Malaysia Developing Regulatory Framework For Digital Currencies

Malaysian central bank governor confirms work on cryptocurrency regulations is on-going, with focus on preventing terrorism financing and money laundering.

Muhammad Ibrahim, Governor of Malaysia’s central bank, has announced that the Bank Negara is currently working on drafting regulations for cryptocurrencies, and will be holding all persons and exchanges dealing with digital currencies liable as “reporting institutions”.

Speaking at the third Counter-Terrorism Financing Summit 2017 in Kuala Lumpur, Ibrahim said:

“Beginning 2018, Bank Negara will designate persons converting cryptocurrencies into fiat-money currencies as reporting institutions under the Anti-Money Laundering, Anti-Terrorism Financing and Proceeds of Unlawful Activities Act (Amla) 2001.”

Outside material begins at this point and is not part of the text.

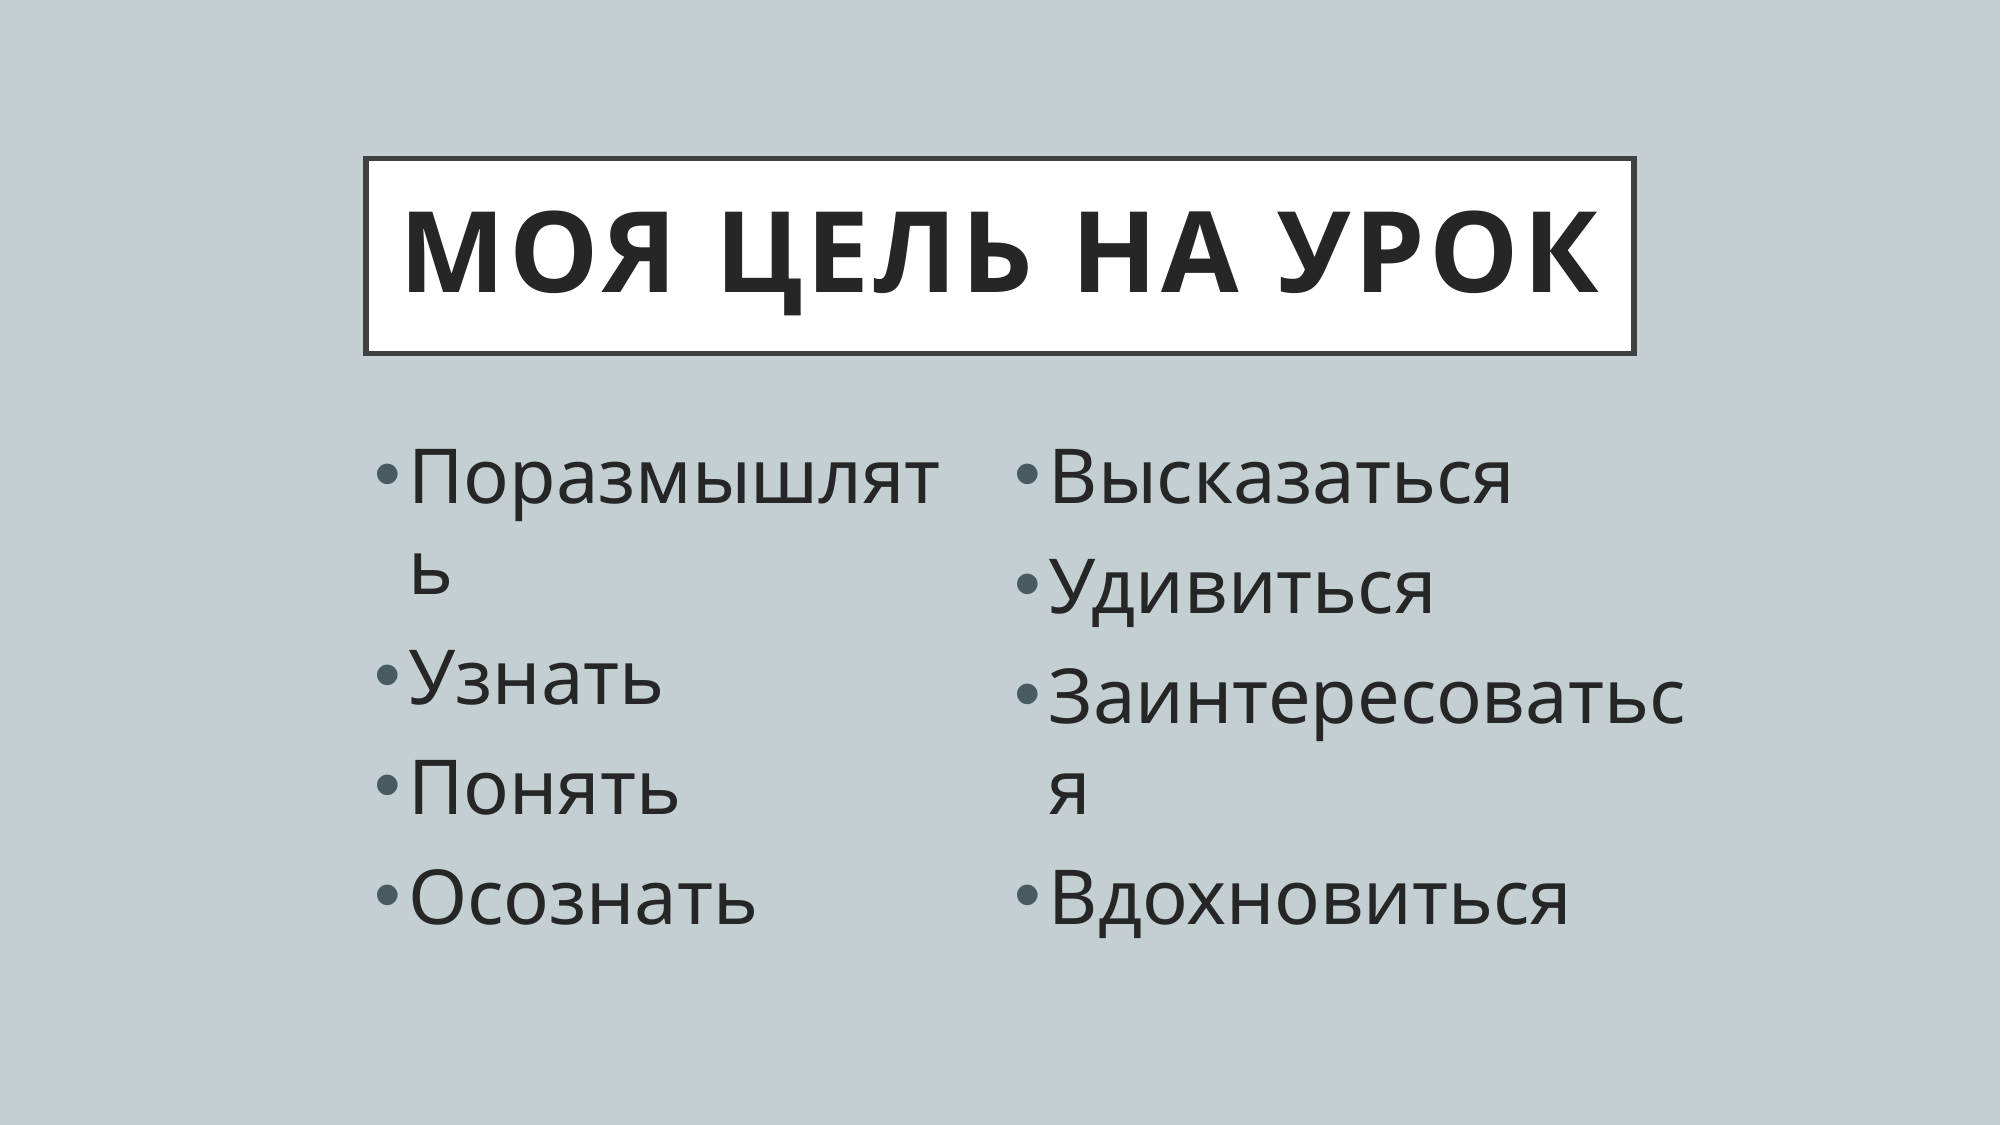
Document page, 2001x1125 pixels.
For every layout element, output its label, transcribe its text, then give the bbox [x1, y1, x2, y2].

“This is to prevent the abuse of the system for criminal and unlawful activities and ensuring the stability and integrity of the financial system,” he added.

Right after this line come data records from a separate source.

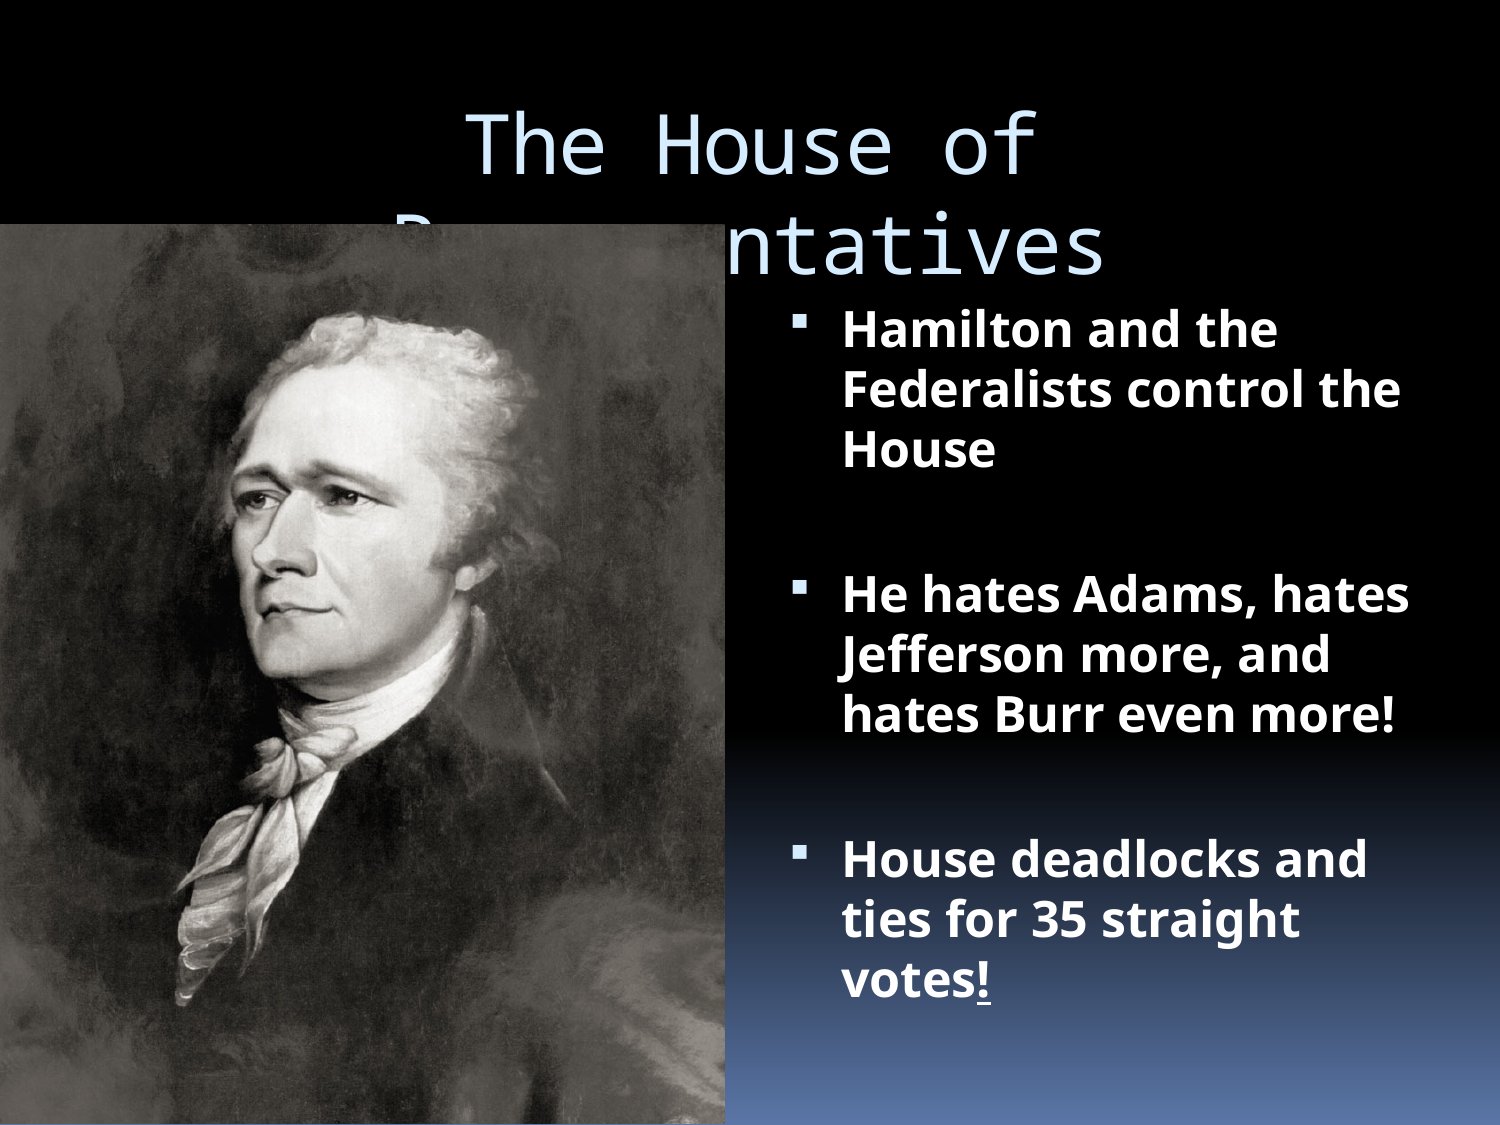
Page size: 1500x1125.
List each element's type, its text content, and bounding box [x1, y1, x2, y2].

title The House of Representatives [75, 83, 1425, 234]
list Hamilton and the Federalists control the House He hates Adams, hates Jefferson more, and hates Burr even more! House deadlocks and ties for 35 straight votes! [763, 290, 1427, 1033]
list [0, 224, 726, 1124]
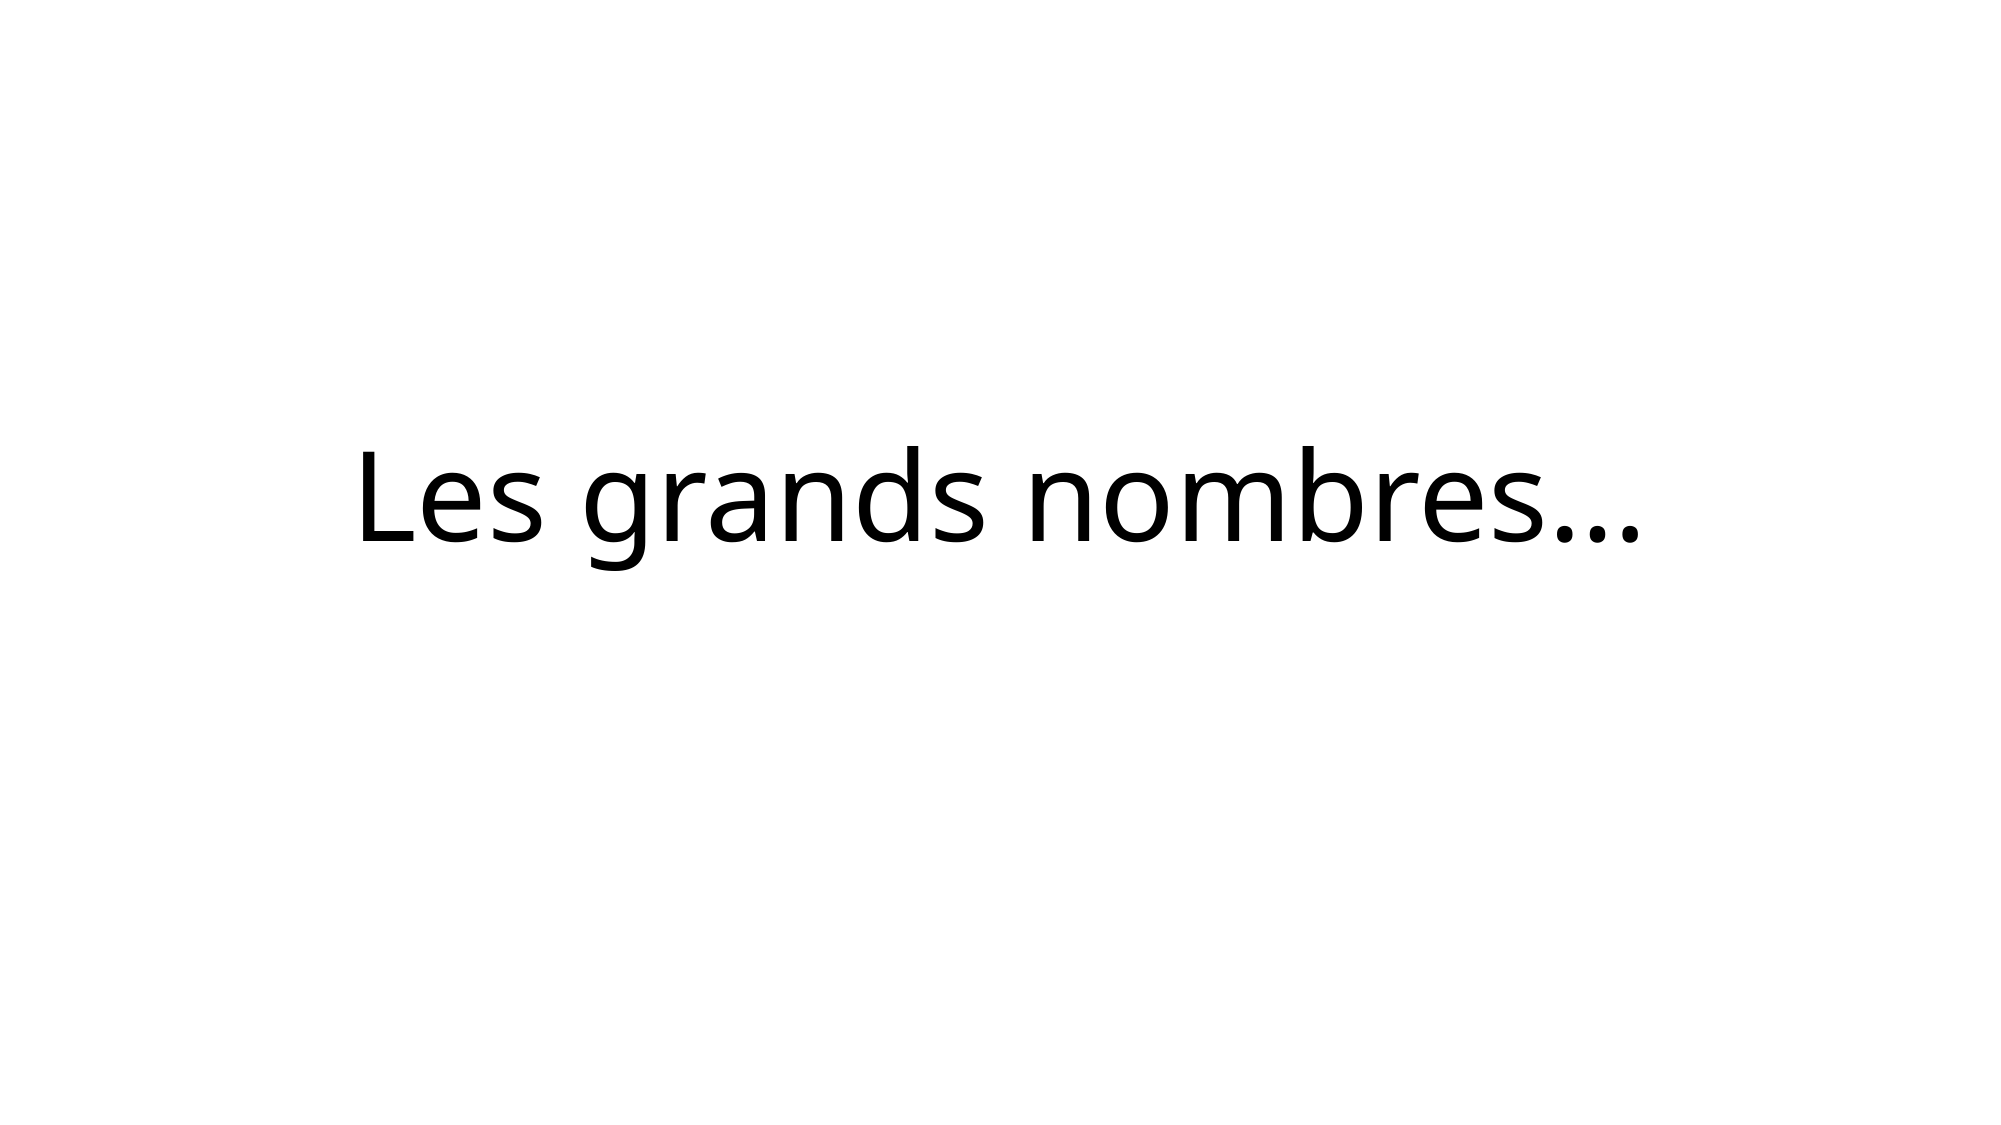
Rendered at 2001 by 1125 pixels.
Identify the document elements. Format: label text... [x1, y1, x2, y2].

title Les grands nombres… [249, 184, 1750, 576]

Concerns over the illegal uses to which Bitcoin might be put have been expressed by multiple governments and regulatory authorities, owing to the lack of regulation and KYC/AML adherence in the cryptospace. 

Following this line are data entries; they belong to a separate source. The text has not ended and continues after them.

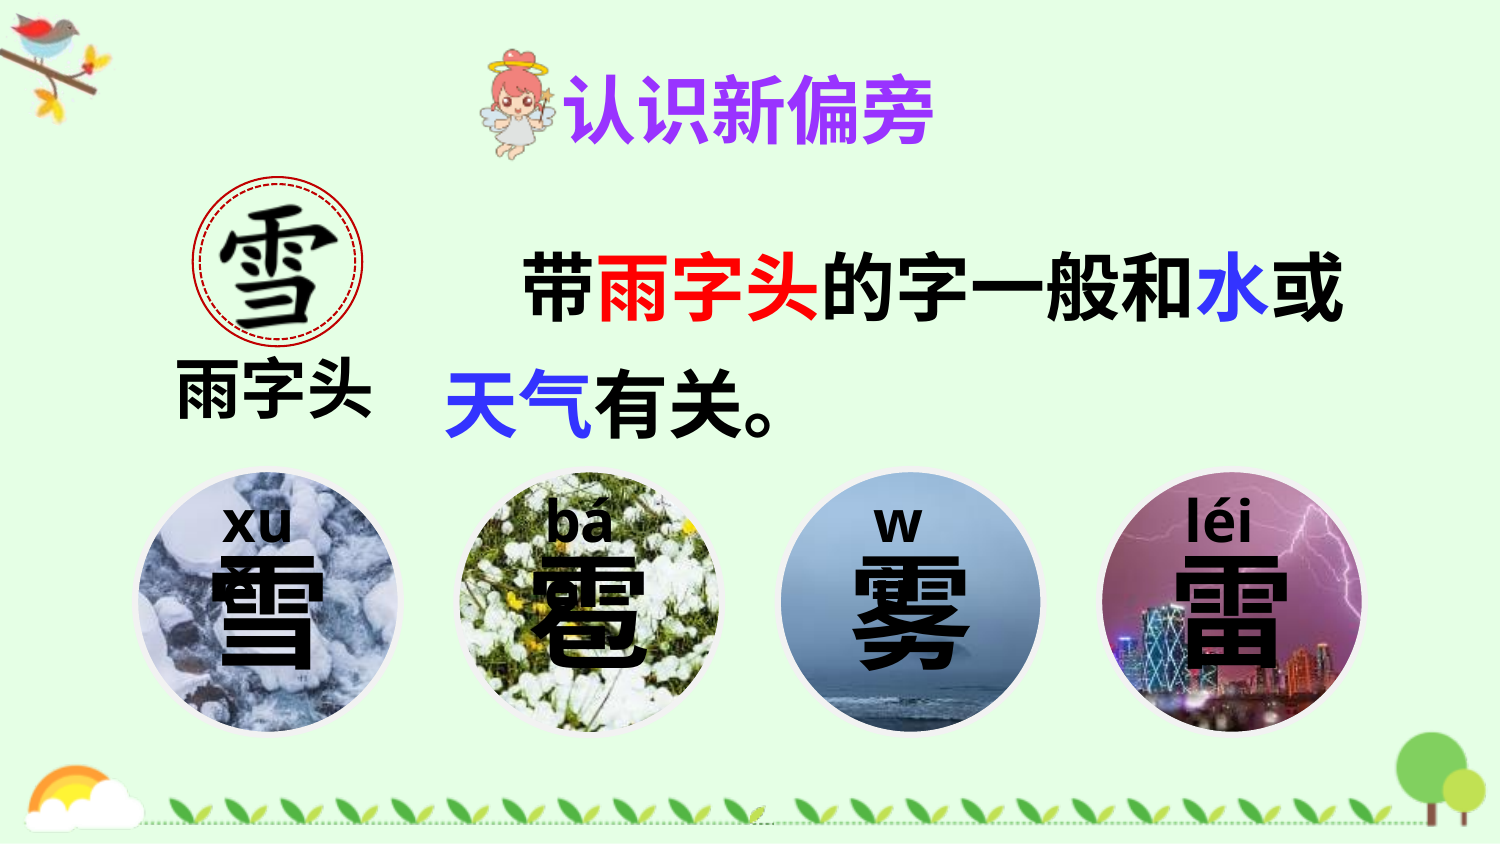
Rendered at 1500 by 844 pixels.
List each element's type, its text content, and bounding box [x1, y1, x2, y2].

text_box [190, 477, 346, 694]
picture [456, 469, 723, 736]
text_box 带雨字头的字一般和水或天气有关。 [428, 205, 1374, 455]
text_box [511, 477, 667, 694]
picture [3, 469, 1500, 844]
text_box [474, 43, 954, 166]
picture [135, 469, 401, 735]
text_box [833, 477, 988, 694]
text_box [1154, 477, 1310, 694]
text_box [159, 177, 396, 436]
picture [0, 0, 159, 150]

Most recently, the US Secretary of the Treasury Steve Mnuchin, expressed concerns similar to those voiced by Ibrahim, claiming that his department was keeping a close eye on Bitcoin, owing to its potential to be used for fraudulent activities, money laundering, and terrorism financing.

Commenting on the responsibilities of regulatory bodies in the face of new technological developments, Ibrahim said:

“We need to prepare ourselves … The advent of digital currencies as some have forecast, will mark the beginning of a new era in the financial sector. As authorities, we cannot be oblivious to these developments.”

Earlier this year in September, Ibrahim had announced that the Bank Negara was planning to roll out a regulatory framework for cryptocurrencies by the end of this year; cryptocurrency transactions in Malaysia are, at present, tax-free, since authorities do not consider virtual currencies as assets or legal tender. In addition to Malaysia, countries such as Russia are also working on drafting regulations for cryptocurrencies.